SOURCE DOCUMENT>
============================================================

Referendum approving independence of French Algeria

An independence referendum was held in French Algeria on 1 July 1962. It followed French approval of the Évian Accords in an April referendum. Voters were asked whether Algeria should become an independent state, co-operating with France; 99.72% voted in favour with a voter turnout of 91.88%.

Following the referendum, France declared Algeria to be independent on 3 July; the decision was published in the official journal the following day, and Algerian leaders declared 5 July (the 132nd anniversary of the French arrival in Algiers) to be Independence Day. When Algeria ceased to be part of France it also ceased being part of the European Communities.

==Background==
The Algerian War was started by members of the National Liberation Front (FLN) with the Toussaint Rouge attacks on 1 November 1954. Conflicts proliferated in France, including the May 1958 Algerian crisis that led to the fall of the Fourth Republic. French forces used brutal means of attempting to suppress Algerian nationalists, alienating support in metropolitan France and discrediting French prestige abroad.

In 1960, French President Charles de Gaulle agreed to negotiations with the FLN after major demonstrations in Algiers and other cities. A 1961 referendum on allowing self-determination for Algeria was approved by 75% of voters (including 70% of those voting in Algeria). Negotiations concluded with the signing of the Évian Accords in March 1962, which were approved by 91% of voters in a referendum on 8 April.

==Results==
The referendum question was phrased:

Voulez vous que l'Algérie devienne un État indépendant coopérant avec la France dans les conditions définies par les déclarations du 19 mars 1962 ?

In English: "Do you want Algeria to become an independent state, co-operating with France under the conditions defined in the declarations of 19 March 1962?"

| Choice |  | Votes | % |
| For |  | 5,975,581 | 99.72 |
| Against |  | 16,534 | 0.28 |
| Total |  | 5,992,115 | 100.00 |
| Valid votes |  | 5,992,115 | 99.58 |
| Invalid/blank votes |  | 25,565 | 0.42 |
| Total votes |  | 6,017,680 | 100.00 |
| Registered voters/turnout |  | 6,549,736 | 91.88 |
Source: Direct Democracy

==Aftermath==
In accordance with the Évian accords (Chapter III.3) France was allowed to maintain its Mers El Kébir naval base for fifteen years. However, all forces were withdrawn in 1967.

============================================================

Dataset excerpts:
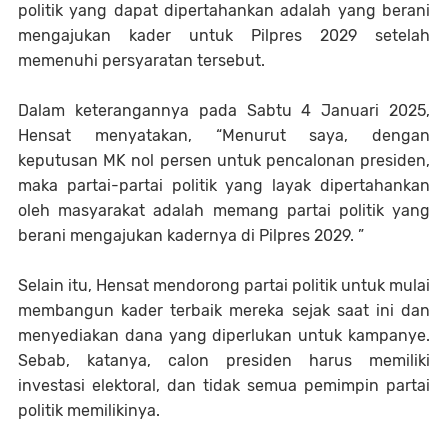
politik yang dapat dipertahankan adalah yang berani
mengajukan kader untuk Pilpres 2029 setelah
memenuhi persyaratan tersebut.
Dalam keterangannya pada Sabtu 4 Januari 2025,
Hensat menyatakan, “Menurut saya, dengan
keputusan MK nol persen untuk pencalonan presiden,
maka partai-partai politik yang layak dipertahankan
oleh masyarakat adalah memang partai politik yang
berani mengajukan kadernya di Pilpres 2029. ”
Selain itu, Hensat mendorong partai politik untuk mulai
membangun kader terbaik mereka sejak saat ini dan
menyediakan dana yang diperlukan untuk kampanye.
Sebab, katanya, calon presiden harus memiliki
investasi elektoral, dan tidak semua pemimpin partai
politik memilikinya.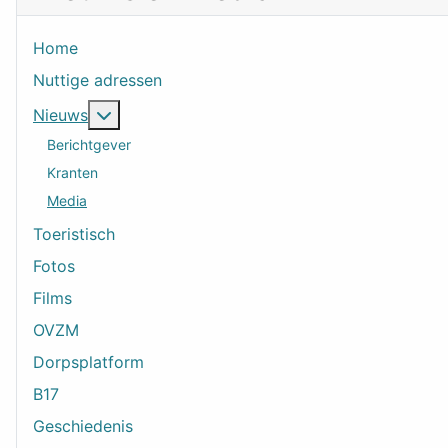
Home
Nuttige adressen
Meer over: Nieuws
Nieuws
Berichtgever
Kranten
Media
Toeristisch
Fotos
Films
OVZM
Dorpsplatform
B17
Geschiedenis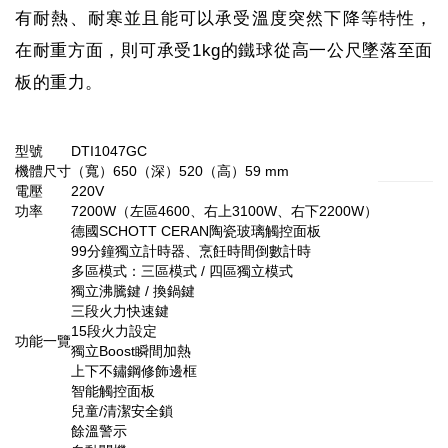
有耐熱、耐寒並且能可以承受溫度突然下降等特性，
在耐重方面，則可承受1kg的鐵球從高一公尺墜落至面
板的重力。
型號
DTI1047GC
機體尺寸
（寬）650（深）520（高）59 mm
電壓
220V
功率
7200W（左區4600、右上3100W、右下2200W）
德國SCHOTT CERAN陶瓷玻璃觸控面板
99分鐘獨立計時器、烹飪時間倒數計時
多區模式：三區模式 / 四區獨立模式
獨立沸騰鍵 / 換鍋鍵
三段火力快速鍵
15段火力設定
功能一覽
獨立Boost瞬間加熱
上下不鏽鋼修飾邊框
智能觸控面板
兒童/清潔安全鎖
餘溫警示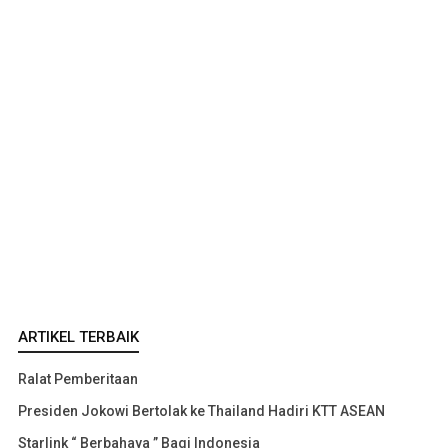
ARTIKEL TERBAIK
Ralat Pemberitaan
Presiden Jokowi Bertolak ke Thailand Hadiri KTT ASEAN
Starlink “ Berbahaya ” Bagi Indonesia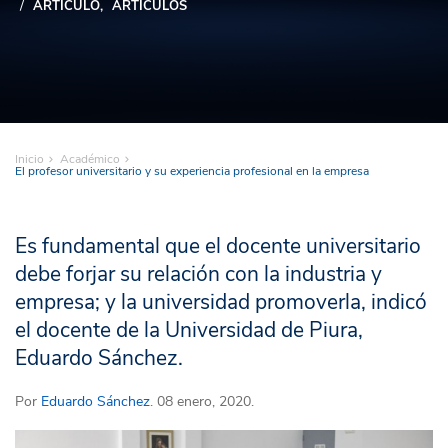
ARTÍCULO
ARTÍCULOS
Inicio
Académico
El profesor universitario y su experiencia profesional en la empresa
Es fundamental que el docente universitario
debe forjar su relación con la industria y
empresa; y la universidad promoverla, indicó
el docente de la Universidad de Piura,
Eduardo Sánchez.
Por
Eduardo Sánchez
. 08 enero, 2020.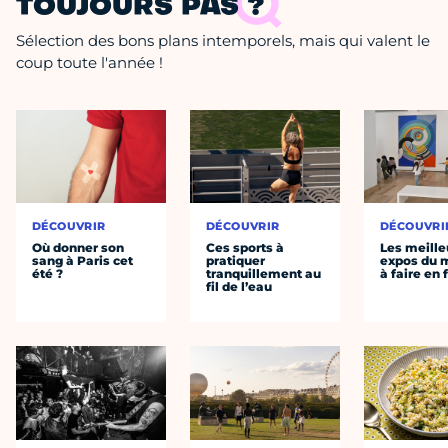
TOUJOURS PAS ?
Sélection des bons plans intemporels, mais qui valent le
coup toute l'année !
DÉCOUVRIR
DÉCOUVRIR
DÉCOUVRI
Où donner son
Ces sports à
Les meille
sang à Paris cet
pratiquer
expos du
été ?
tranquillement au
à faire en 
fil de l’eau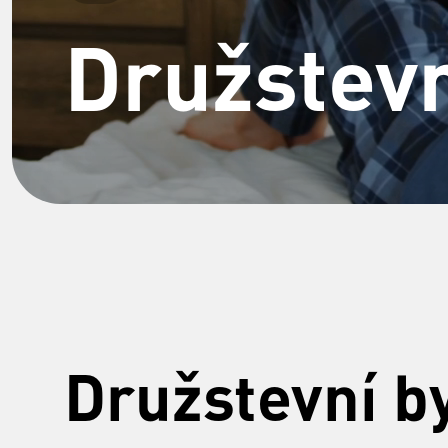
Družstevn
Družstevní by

============================================================

TRY IT>
Answer these questions using the article on the Algerian independence referendum:
(a) On what date did France declare Algeria independent?
(b) What percentage of voters approved the 1961 referendum on self-determination for Algeria?
(c) Under the Évian Accords, for how many years was France allowed to keep its Mers El Kébir naval base?

RESPONSE TO THIS EXERCISE>
(a) 3 July
(b) 75%
(c) Fifteen years